Nuestro padre tomaba su mochila, en la que llevaba sus guantes de cuero de mondongo, las grapas y un martillo; se amarraba una cubierta con su machete en la cintura, se echaba la carabina al hombro y salía con un hacha en la mano a cortar un madero sobre las colinas de Frío de Perros. Yo le seguía de cerca, con mi hermano Henry, que andábamos juntos como un par ruso, oliéndole los pedos. Se los echaba sin remilgos ni remordimientos, porque decía que peor era que se le reventara una víscera por estar aguantando esos vientos profundos. Y a nosotros, lo queríamos tanto, que aquellos vientos eran perfumes de civilización. Aquella vez, recuerdo, no encontraba una vara adecuada para cierto asunto, hasta que arribamos a una parte muy alta, después de haber caminado subiendo un repecho escabroso y se plantó frente a un árbol de viva seca, un árbol muy vivo, que parecía muerto, porque su corteza despellejada era pálida y no tenía ni una sola hoja en sus ramas —como si tuviera paños— con sus ramas torcidas hiriendo el cielo.

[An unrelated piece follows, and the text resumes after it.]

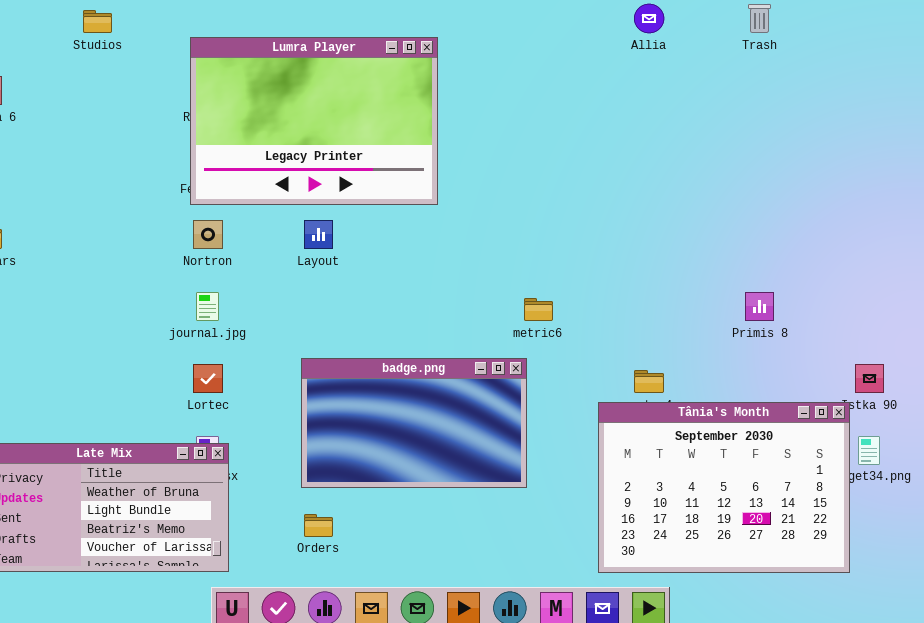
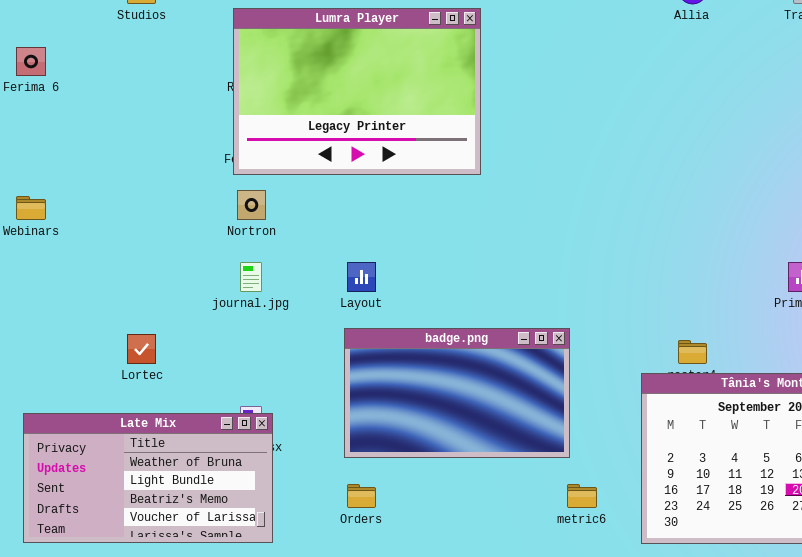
Layout: [304,220,333,249] -> [347,262,376,292], moved
metric6: [524,298,553,321] -> [567,484,597,508], moved
Lortec: [193,364,223,393] -> [127,334,156,364], moved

Ya detenido, tomaba aire para coger aliento y, tras mirar la silueta del viva seca, expresó con todo el dolor y la teatralidad del mundo:
– ¡Mira la pendejera, está más torcida que mi suerte!
Y ahora que escribimos sus memorias tan ricas, cuando han pasado dos meses exactos de su muerte, pienso que aquella frase era una burla a su propio destino, porque en nuestra vida jamás conocimos a un hombre más suertudo que Nelson Idelfonso Hamburger Herrera, el hombre de nuestra vida, quien tuvo la inmensa fortuna de vivir 89 años y siete meses y otros días con plena lucidez de sus actos y sobre todo de haber encontrado a su media naranja: Virginia Narcisa Fernández Vásquez, quien llevó el Hamburger con inmenso honor.